In the 21st century, British views on the Empire have evolved from Kipling and Tennyson’s jingoistic celebrations of colonialism. However, a true acknowledgement of the crimes of the Empire and their continued consequences is a long way off. A 2014 YouGov poll found that 59% of the British public think the Empire is ‘more something to be proud of [than] ashamed of’ with only 19% believing the reverse. Even among 18-24-year olds, 48% are proud of the British Empire. When asked if countries colonised by Britain were better off from their experience, 49% believed colonised countries had benefited. Notably, 23% and 36% of respondents answered ‘Don’t know’ to questions about Britain’s imperial legacy. It is clear that the British public have not come to terms with the realities of colonialism. I think this must in part be due to identification with the colonisers. When the actions of Victorian imperialists are spoken of in terms of ‘we’, it is perhaps harder to speak critically about the realities of Empire – ‘we built the railways’, ‘we brought them democracy’. It is clear that the myths of British supremacy remain deeply ingrained. The personalisation of history, where British people identify so closely with our national historical myth, must contribute to this stubbornness.

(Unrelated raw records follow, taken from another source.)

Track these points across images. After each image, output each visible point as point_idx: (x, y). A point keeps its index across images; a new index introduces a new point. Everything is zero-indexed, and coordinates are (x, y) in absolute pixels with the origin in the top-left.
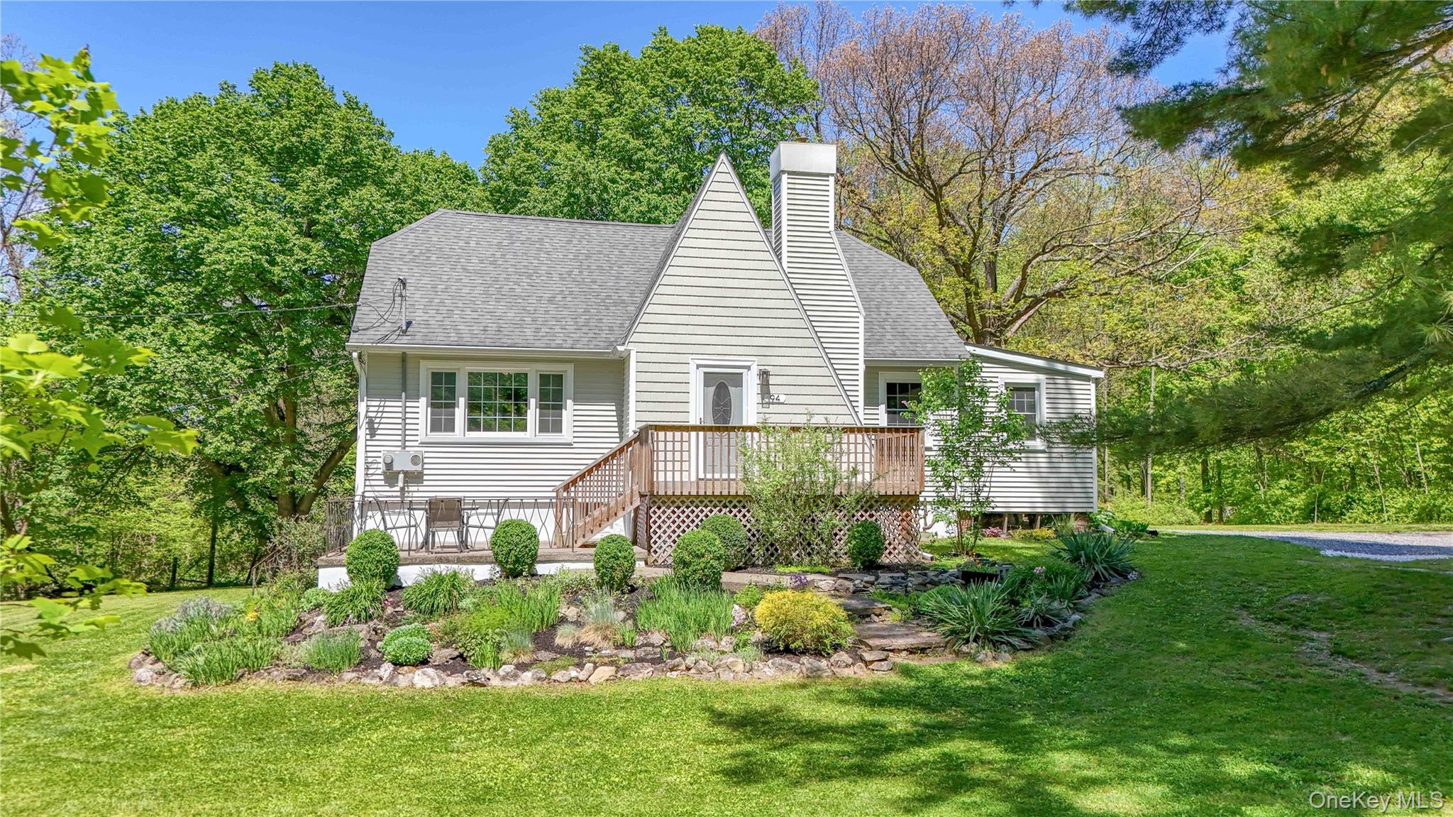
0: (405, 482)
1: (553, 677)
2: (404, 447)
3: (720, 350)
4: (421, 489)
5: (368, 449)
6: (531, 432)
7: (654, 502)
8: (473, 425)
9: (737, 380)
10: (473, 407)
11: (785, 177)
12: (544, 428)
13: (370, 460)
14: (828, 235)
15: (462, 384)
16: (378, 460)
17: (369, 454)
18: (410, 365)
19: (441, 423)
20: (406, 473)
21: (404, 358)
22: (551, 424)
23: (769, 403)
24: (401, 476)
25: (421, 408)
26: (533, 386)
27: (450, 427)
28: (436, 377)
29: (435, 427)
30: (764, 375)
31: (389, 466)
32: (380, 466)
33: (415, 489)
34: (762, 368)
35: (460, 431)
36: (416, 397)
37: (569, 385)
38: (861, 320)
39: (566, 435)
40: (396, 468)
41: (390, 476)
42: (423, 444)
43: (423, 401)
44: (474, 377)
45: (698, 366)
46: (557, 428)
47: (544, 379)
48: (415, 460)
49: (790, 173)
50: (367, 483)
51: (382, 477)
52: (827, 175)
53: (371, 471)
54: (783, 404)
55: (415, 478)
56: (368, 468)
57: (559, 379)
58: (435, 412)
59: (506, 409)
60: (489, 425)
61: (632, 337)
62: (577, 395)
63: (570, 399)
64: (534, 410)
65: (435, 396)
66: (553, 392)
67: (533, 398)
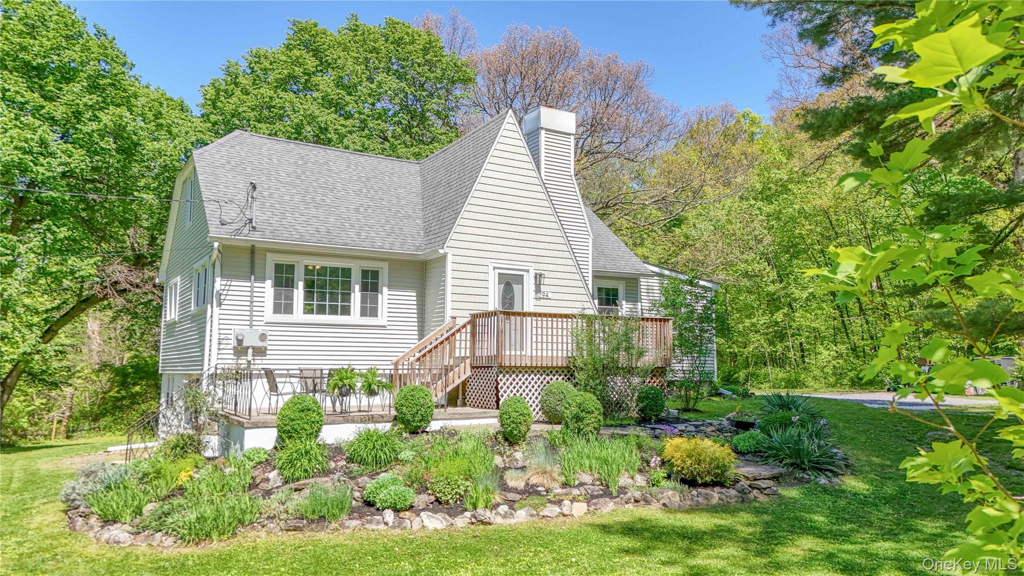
0: (254, 355)
1: (541, 514)
2: (251, 326)
3: (508, 256)
4: (265, 362)
5: (221, 327)
6: (355, 316)
7: (501, 372)
8: (308, 310)
9: (520, 279)
10: (309, 295)
11: (543, 132)
12: (364, 313)
13: (222, 337)
14: (570, 178)
15: (299, 273)
16: (230, 337)
17: (222, 332)
18: (257, 257)
19: (283, 306)
20: (253, 348)
21: (253, 250)
22: (369, 310)
23: (540, 298)
24: (250, 351)
25: (267, 290)
26: (355, 279)
27: (289, 309)
28: (278, 268)
29: (277, 309)
30: (538, 277)
31: (240, 342)
32: (230, 342)
33: (260, 362)
34: (536, 271)
35: (298, 314)
36: (263, 280)
37: (384, 278)
38: (591, 241)
39: (382, 318)
40: (245, 344)
41: (240, 351)
42: (268, 324)
43: (269, 284)
44: (309, 270)
45: (495, 268)
46: (374, 313)
47: (365, 273)
48: (263, 337)
49: (547, 130)
50: (220, 356)
51: (232, 352)
52: (570, 134)
53: (222, 346)
54: (550, 299)
55: (260, 352)
56: (219, 344)
57: (375, 274)
58: (277, 297)
59: (333, 297)
60: (321, 310)
61: (449, 243)
62: (390, 287)
63: (385, 289)
64: (356, 296)
65: (278, 284)
66: (371, 283)
67: (357, 288)
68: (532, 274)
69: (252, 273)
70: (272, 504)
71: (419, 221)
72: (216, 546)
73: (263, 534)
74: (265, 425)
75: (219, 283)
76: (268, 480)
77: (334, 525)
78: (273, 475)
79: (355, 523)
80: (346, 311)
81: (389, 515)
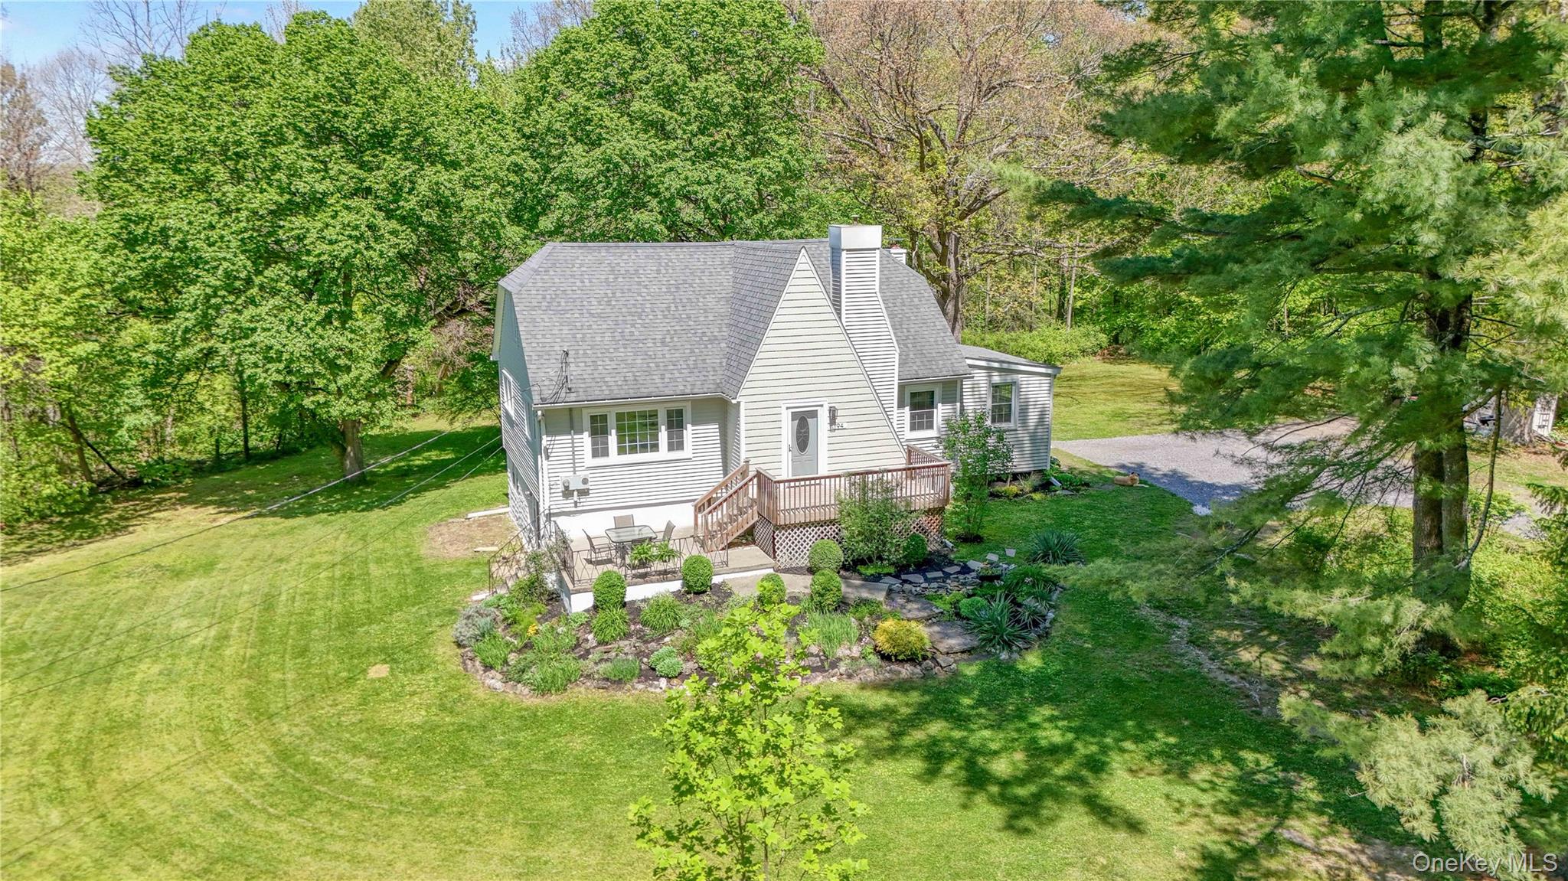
0: (578, 496)
2: (575, 472)
3: (802, 395)
4: (588, 499)
5: (551, 475)
6: (663, 453)
7: (777, 529)
8: (621, 451)
9: (814, 414)
10: (621, 439)
11: (844, 253)
12: (671, 448)
13: (552, 483)
14: (875, 294)
15: (612, 421)
16: (558, 483)
17: (552, 479)
18: (575, 414)
19: (600, 451)
20: (578, 490)
21: (571, 410)
22: (676, 444)
23: (836, 429)
24: (575, 493)
25: (586, 439)
26: (662, 417)
27: (605, 453)
28: (593, 418)
29: (595, 455)
30: (832, 410)
31: (567, 488)
32: (559, 487)
33: (584, 500)
34: (831, 405)
35: (614, 457)
36: (582, 432)
37: (687, 415)
38: (897, 355)
39: (687, 452)
40: (571, 488)
41: (567, 493)
42: (589, 468)
43: (586, 434)
44: (620, 417)
45: (788, 408)
46: (680, 446)
47: (670, 413)
48: (585, 481)
49: (849, 250)
50: (552, 499)
51: (561, 495)
52: (874, 249)
53: (553, 492)
55: (584, 493)
56: (551, 489)
57: (680, 413)
58: (594, 443)
59: (644, 437)
60: (633, 450)
61: (742, 392)
62: (693, 424)
63: (689, 426)
64: (663, 435)
65: (594, 433)
66: (676, 421)
67: (663, 428)
68: (826, 407)
69: (572, 428)
70: (588, 665)
71: (723, 345)
72: (554, 700)
73: (582, 689)
74: (585, 591)
75: (545, 440)
76: (587, 640)
77: (628, 686)
78: (590, 637)
79: (641, 686)
80: (655, 447)
81: (663, 682)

This conflation of modern British identity with history of the British state creates an exclusive group, tying belonging to connection to the nation’s historical narrative. This is most obvious in attempts to expand ‘we’, such as the moves to recognise the contributions of soldiers from the Empire and the Commonwealth in the First World War. While such moves to expand ‘Our Island Story’ in the face of the whitewashing of our history are welcome, even when these initiatives are successful they tie belonging to past service to the British state. Recognising that 1.5 million Indian volunteers fought in the First World War is important, but when used as an argument to support multiculturalism in modern Britain it reinforces the assumption that those with deeper familial roots here have a greater claim to belonging. It reinforces the nostalgic worldview which grounds identity in the past and provides support to reactionary and colonialist ideas of what Britain is and what it should be. If the argument for a broader, multicultural British identity is grounded in past solidarity, colonial misconceptions about Britain’s past will be even harder to displace.
Talking about history in this personalised way promotes uncritical historical narratives, preventing a true confrontation of Britain’s colonial past and providing support for those who want to promote nostalgic, reactionary politics. With our understanding of history so intimately linked to our national identity, language which supports the assumptions of those who want to whitewash this past must be confronted. In order to confront the realities of British history, we need to change the ways we talk about it.